Si ce poisson arrive à embrasser un corail, c’est parce qu’il a de bien plus grosses lèvres suintantes que les autres
De toutes les choses qu’un animal pourrait manger, les coraux sont sans aucun doute l’une des plus rudes, grâce à leur chair mince et couvertes de mucus rempli de cellules piquantes venimeuses réparties sur un squelette aussi coupant qu’un rasoir. Cela pourrait expliquer pourquoi, sur les plus de 6 000 espèces de poissons qui vivent sur le récif, seuls 128 sont connus pour se nourrir de coraux. Récemment, des chercheurs ont découvert comment au moins une espèce de poisson corallien le fait. Ils « embrassent » la chair et le mucus du squelette corallien en utilisant des lèvres protectrices et autolubrifiantes.
GIF d’entête : ce ralenti montre un labre utilisant ses lèvres recouvertes de mucus pour se nourrir de la surface des coraux. (Victor Huertas/ David Bellwood)
Selon David Bellwood, de l’université James Cook, en Australie :
Les lèvres sont comme les lamelles d’un champignon, mais couvertes de mucus.
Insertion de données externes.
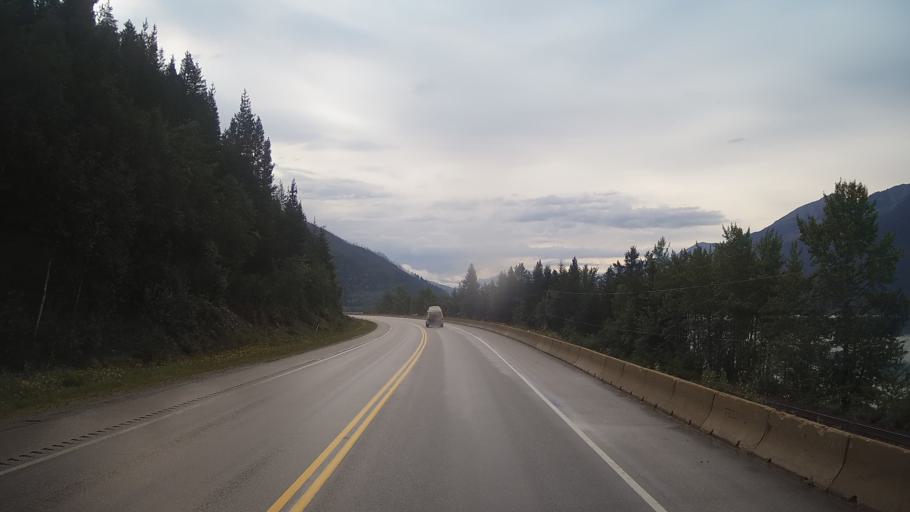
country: CA
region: Alberta
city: Jasper Park Lodge
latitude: 52.9570
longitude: -118.8959
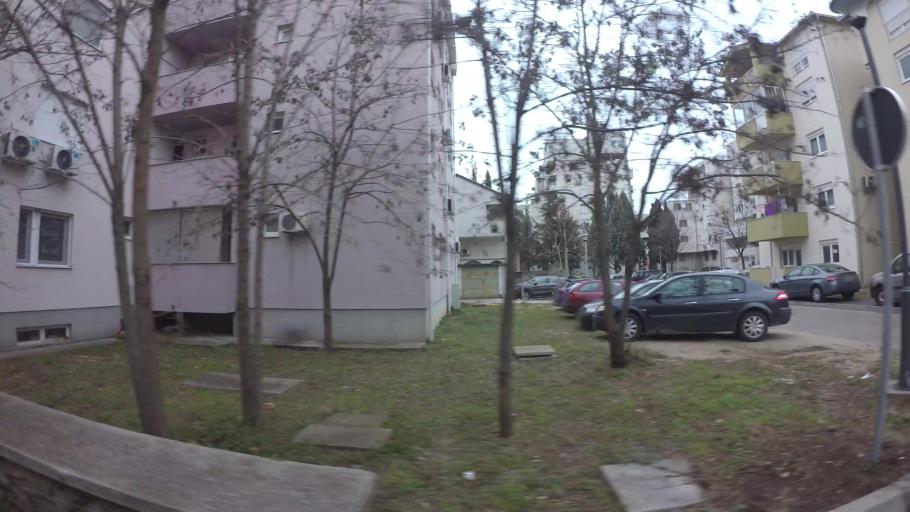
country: BA
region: Federation of Bosnia and Herzegovina
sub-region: Hercegovacko-Bosanski Kanton
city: Mostar
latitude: 43.3409
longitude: 17.8089
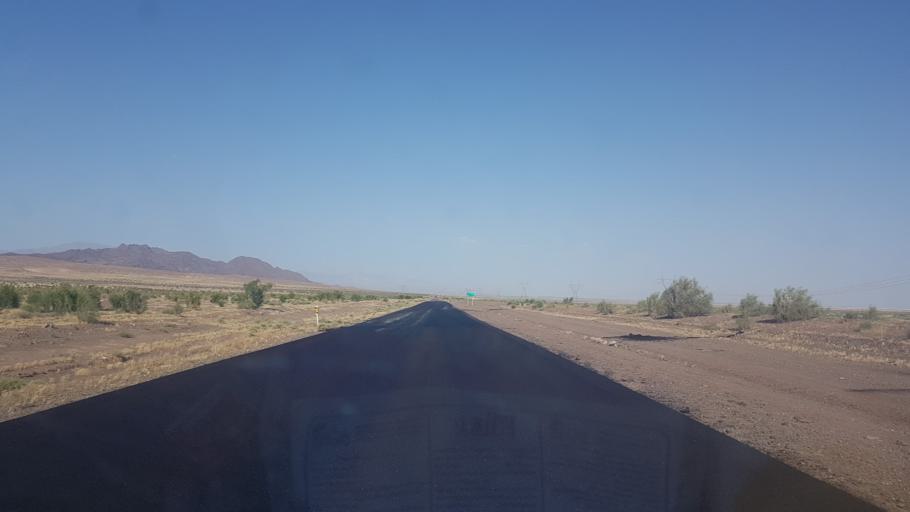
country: IR
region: Razavi Khorasan
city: Joghatay
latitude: 36.3629
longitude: 56.6022
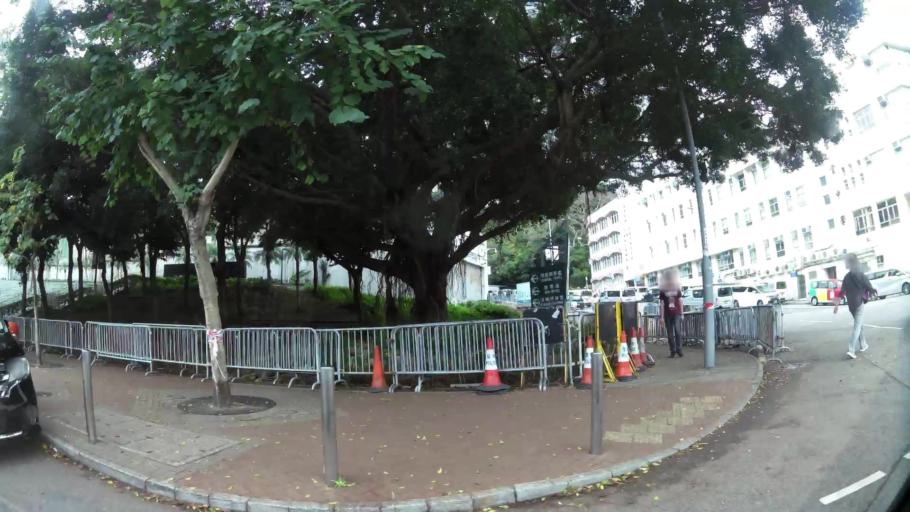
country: HK
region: Wanchai
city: Wan Chai
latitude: 22.2745
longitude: 114.1879
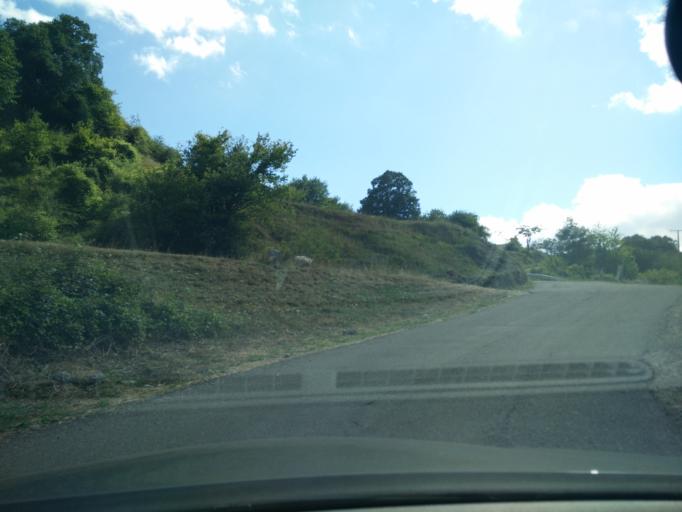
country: ES
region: Castille and Leon
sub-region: Provincia de Leon
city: Posada de Valdeon
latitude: 43.1636
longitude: -4.9092
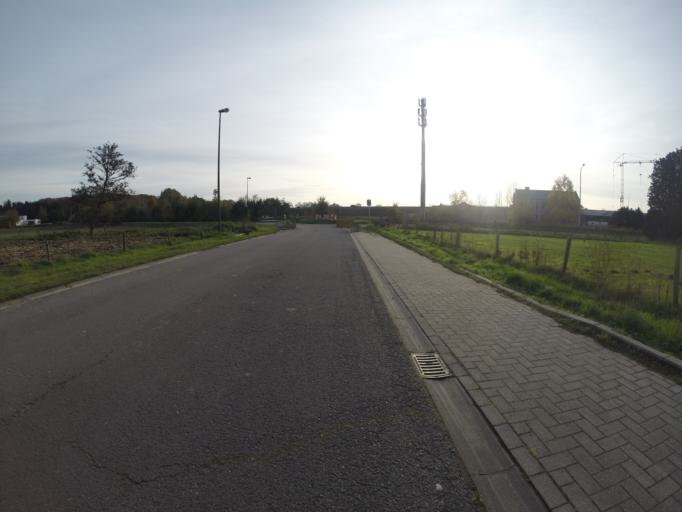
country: BE
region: Flanders
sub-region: Provincie Oost-Vlaanderen
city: Aalter
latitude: 51.0768
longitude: 3.4516
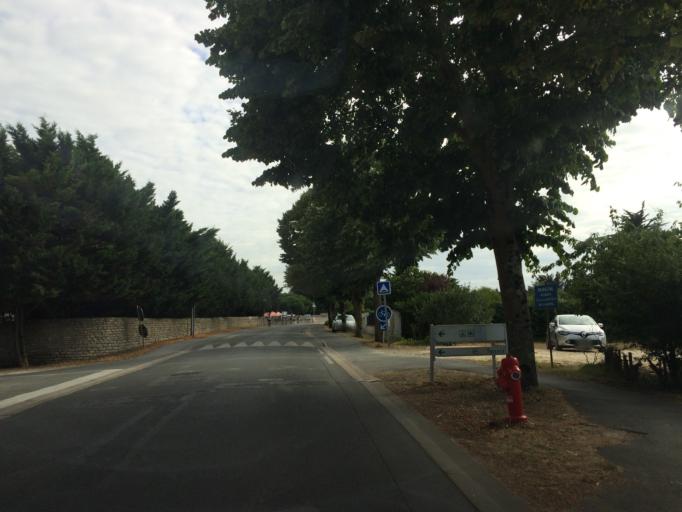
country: FR
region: Poitou-Charentes
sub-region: Departement de la Charente-Maritime
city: La Flotte
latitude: 46.1823
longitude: -1.3313
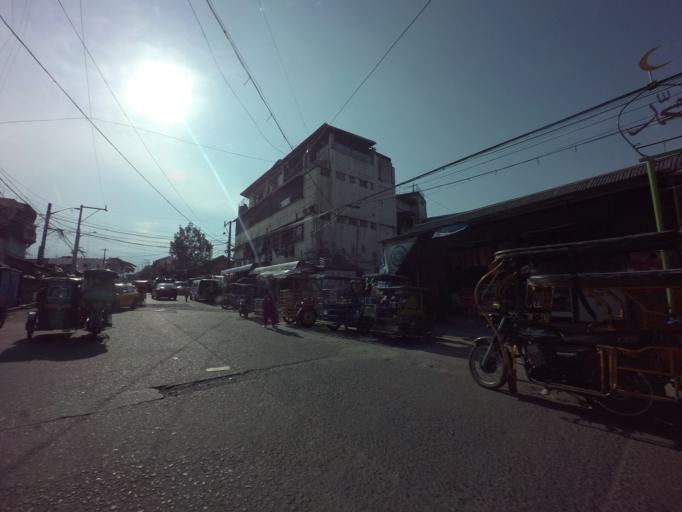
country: PH
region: Calabarzon
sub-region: Province of Rizal
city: Taguig
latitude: 14.4972
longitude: 121.0570
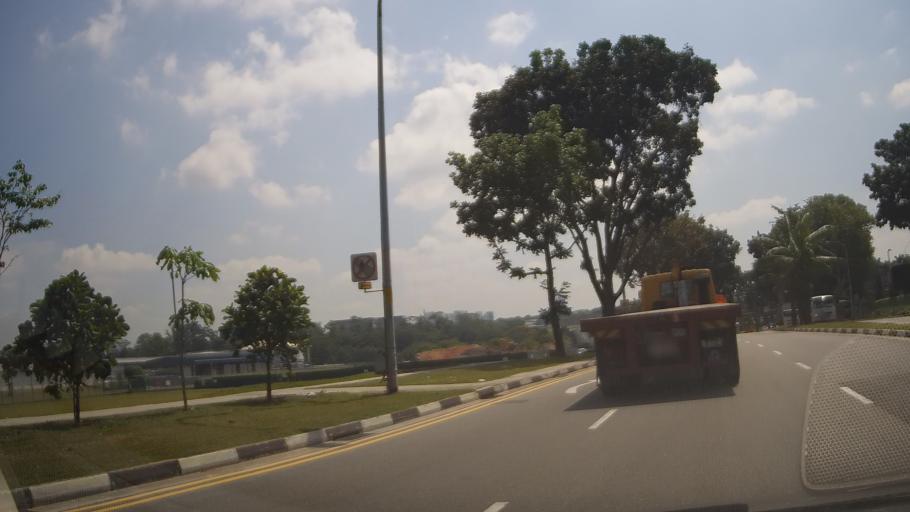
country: MY
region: Johor
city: Johor Bahru
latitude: 1.4238
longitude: 103.7578
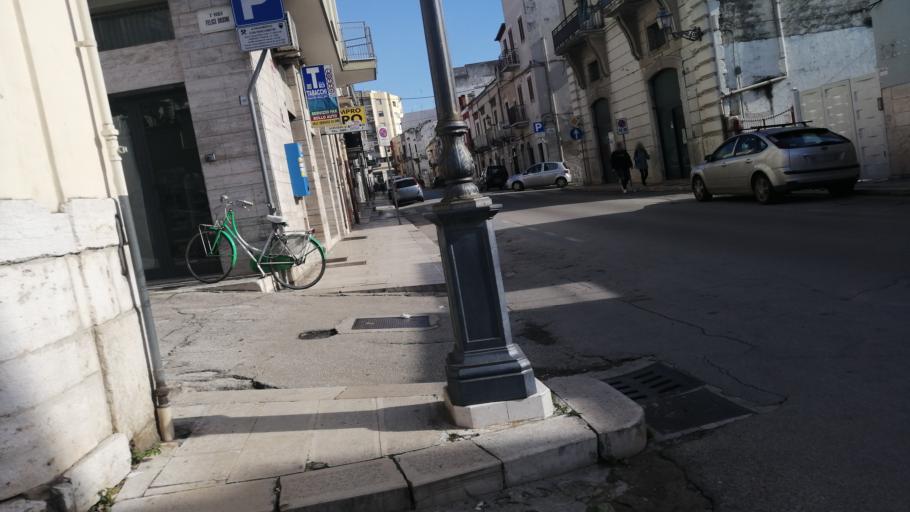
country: IT
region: Apulia
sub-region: Provincia di Barletta - Andria - Trani
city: Andria
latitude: 41.2235
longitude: 16.2966
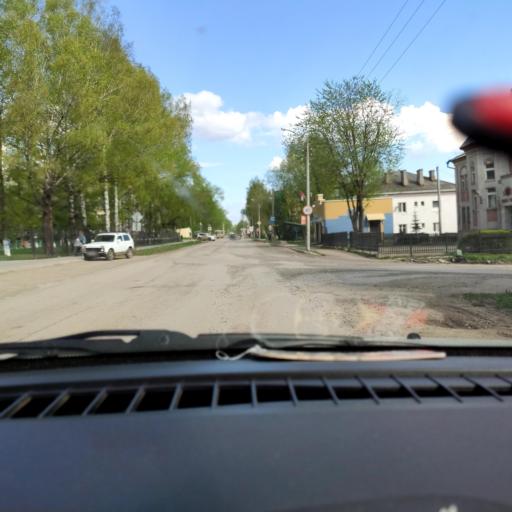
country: RU
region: Perm
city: Kudymkar
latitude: 59.0115
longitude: 54.6545
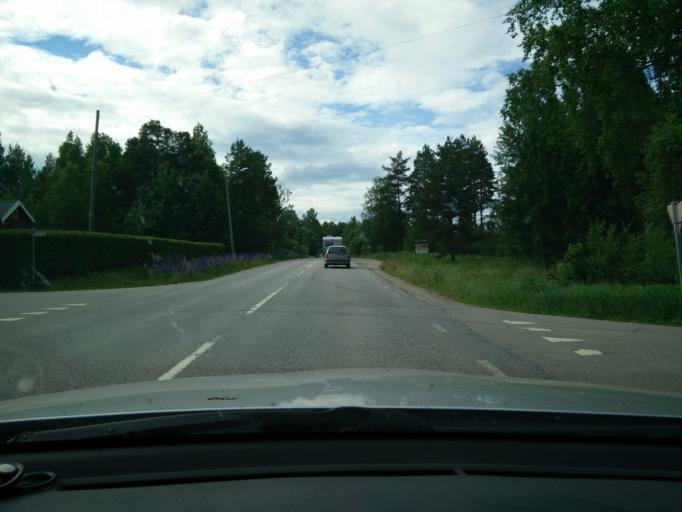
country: SE
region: Gaevleborg
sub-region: Nordanstigs Kommun
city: Bergsjoe
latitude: 61.9701
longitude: 17.0571
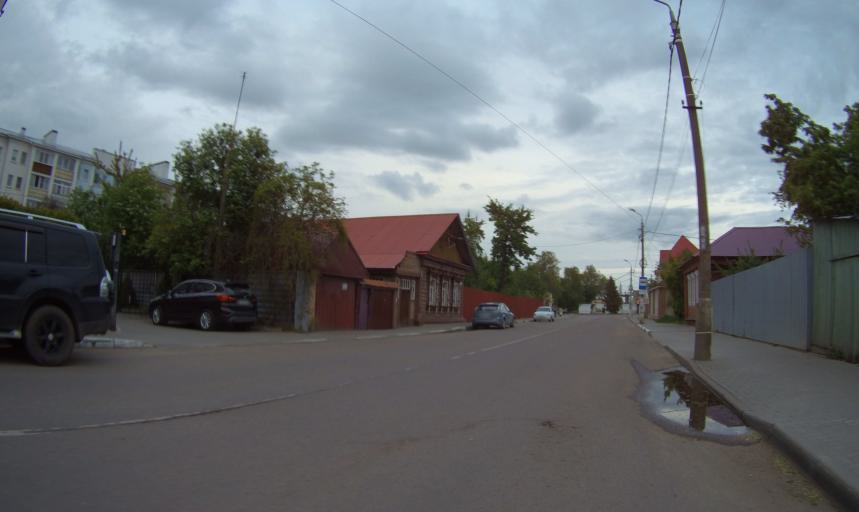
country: RU
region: Moskovskaya
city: Kolomna
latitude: 55.0992
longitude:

C’est comme avoir un nez qui coule, mais avec des lèvres à la place.
Les chercheurs suggèrent que le mucus peut faciliter l’aspiration tout en offrant une protection contre les nématocystes piquants des coraux.
Bellwood et le responsable de l’étude, Víctor Huertas, ont reconnu que le problème lors de la consommation de coraux se situ lorsque les lèvres touche sa surface. Ils voulaient savoir exactement ce qui se passait au cours de ce processus. Ils ont utilisé un microscope électronique à balayage pour obtenir des images de très haute qualité qui pourraient capter les lèvres spécialisées du labre tubelip (Labropsis australis) en détail.
Ces images ont révélé des différences remarquables entre les lèvres du labre tubelip et une autre espèce de labre qui ne se nourrit pas des coraux. Ces derniers ont des lèvres minces et lisses, des dents qui dépassent légèrement. En comparaison, les labres tubelip ont des lèvres qui sont charnues et se détachent, formant un tube lorsque la bouche est fermée qui couvre toutes les dents.
Au microscopie électronique à balayage, comparaison entre les lèvres d’un labre C. gaimard (C) avec celles d’un labre Tublip (L. australis) (D). (Victor Huertas/ David Bellwood)
Les chercheurs ont trouvé que les caractéristiques les plus marquantes des lèvres du labre tubelip, sont de nombreuses membranes minces disposées à l’extérieur du centre comme les lamelles d’un champignon. La surface de la bouche du poisson comprend également de nombreux plis remplis de glandes sécrétrices de mucus. En d’autres termes, leurs lèvres suintent du mucus.
Au microscopie électronique à balayage, les lèvres d’un labre Tublip. (Victor Huertas/ David Bellwood)
Les images vidéo diffusées à grande vitesse de l’alimentation des labres tubelip montrent qu’ils mettent brièvement leurs lèvres en contact avec le corail avant de fournir une puissante aspiration. Plutôt que de s’accrocher à un corail, ils semblent fixer leur bouche sur une petite zone, probablement pour augmenter l’efficacité de l’aspiration.
(Victor Huertas/ David Bellwood)
Les nouvelles preuves suggèrent que les labres tubelip et leurs lèvres chargées de mucus survivent en se nourrissant principalement de mucus de corail. Pour les chercheurs, les résultats ouvrent une toute nouvelle façon d’examiner la nature de l’alimentation des poissons.
Selon Bellwood :
On suppose toujours que les poissons se nourrissent en utilisant leurs dents, mais, comme nous, les lèvres peuvent être un outil essentiel. Imaginez vous nourrir sans lèvres ni joues, il en va de même pour les poissons.
Dans leur quête pour apprendre comment les labres font face au défi de s’alimenter sur des récifs, les chercheurs disent que la prochaine étape consistera à découvrir la “magie du mucus”.
L’étude publiée dans Current Biology : Mucus-secreting lips offer protection to suction-feeding corallivorous fishes.